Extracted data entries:
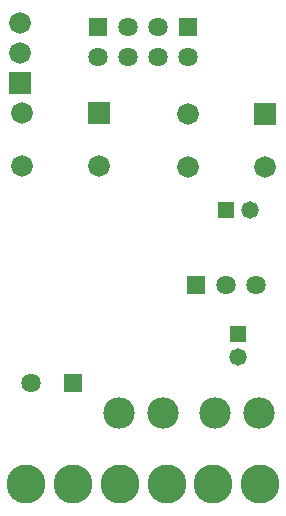
<source format=gbs>
G04 DipTrace 2.4.0.2*
%INESPixelStick.GBS*%
%MOIN*%
%ADD52C,0.072*%
%ADD54R,0.072X0.072*%
%ADD56C,0.13*%
%ADD58C,0.105*%
%ADD62C,0.0582*%
%ADD64R,0.0582X0.0582*%
%ADD66C,0.0641*%
%ADD68R,0.0641X0.0641*%
%FSLAX44Y44*%
G04*
G70*
G90*
G75*
G01*
%LNBotMask*%
%LPD*%
D68*
X6315Y10562D3*
D66*
X4937D3*
D64*
X11831Y12206D3*
D62*
Y11418D3*
D64*
X11437Y16312D3*
D62*
X12224D3*
D58*
X9312Y9562D3*
X11072D3*
X7872D3*
X12512D3*
D68*
X10437Y13812D3*
D66*
X11437D3*
X12437D3*
X7161Y21437D3*
D68*
Y22437D3*
D66*
X8161Y21437D3*
Y22437D3*
X9161Y21437D3*
Y22437D3*
X10161Y21437D3*
D68*
Y22437D3*
D56*
X12562Y7187D3*
X11003D3*
X9444D3*
X7885D3*
X6326D3*
X4767D3*
D54*
X4562Y20562D3*
D52*
Y21562D3*
Y22562D3*
D54*
X12727Y19543D3*
D52*
Y17772D3*
X10168D3*
Y19543D3*
D54*
X7187Y19562D3*
D52*
Y17790D3*
X4628D3*
Y19562D3*
M02*

</source>
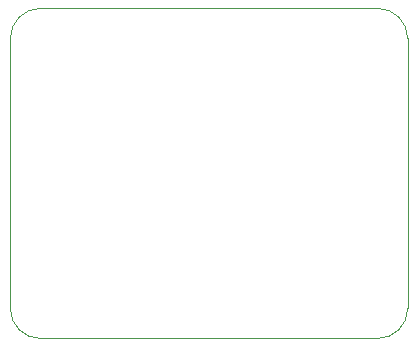
<source format=gbr>
%TF.GenerationSoftware,KiCad,Pcbnew,(5.1.9)-1*%
%TF.CreationDate,2021-04-29T17:58:46+08:00*%
%TF.ProjectId,arduino_pro_mini,61726475-696e-46f5-9f70-726f5f6d696e,rev?*%
%TF.SameCoordinates,Original*%
%TF.FileFunction,Profile,NP*%
%FSLAX46Y46*%
G04 Gerber Fmt 4.6, Leading zero omitted, Abs format (unit mm)*
G04 Created by KiCad (PCBNEW (5.1.9)-1) date 2021-04-29 17:58:46*
%MOMM*%
%LPD*%
G01*
G04 APERTURE LIST*
%TA.AperFunction,Profile*%
%ADD10C,0.050000*%
%TD*%
G04 APERTURE END LIST*
D10*
X173355000Y-55880000D02*
G75*
G02*
X170815000Y-58420000I-2540000J0D01*
G01*
X142240000Y-58420000D02*
G75*
G02*
X139700000Y-55880000I0J2540000D01*
G01*
X170815000Y-58420000D02*
X142240000Y-58420000D01*
X170815000Y-30480000D02*
G75*
G02*
X173355000Y-33020000I0J-2540000D01*
G01*
X139700000Y-33020000D02*
G75*
G02*
X142240000Y-30480000I2540000J0D01*
G01*
X173355000Y-55880000D02*
X173355000Y-33020000D01*
X139700000Y-33020000D02*
X139700000Y-55880000D01*
X142240000Y-30480000D02*
X170815000Y-30480000D01*
M02*

</source>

# PROBLEM STATEMENT:
Search the entries above for the string "LIST", and report each line where it occurs.

# ANSWER:
G04 APERTURE LIST*
G04 APERTURE END LIST*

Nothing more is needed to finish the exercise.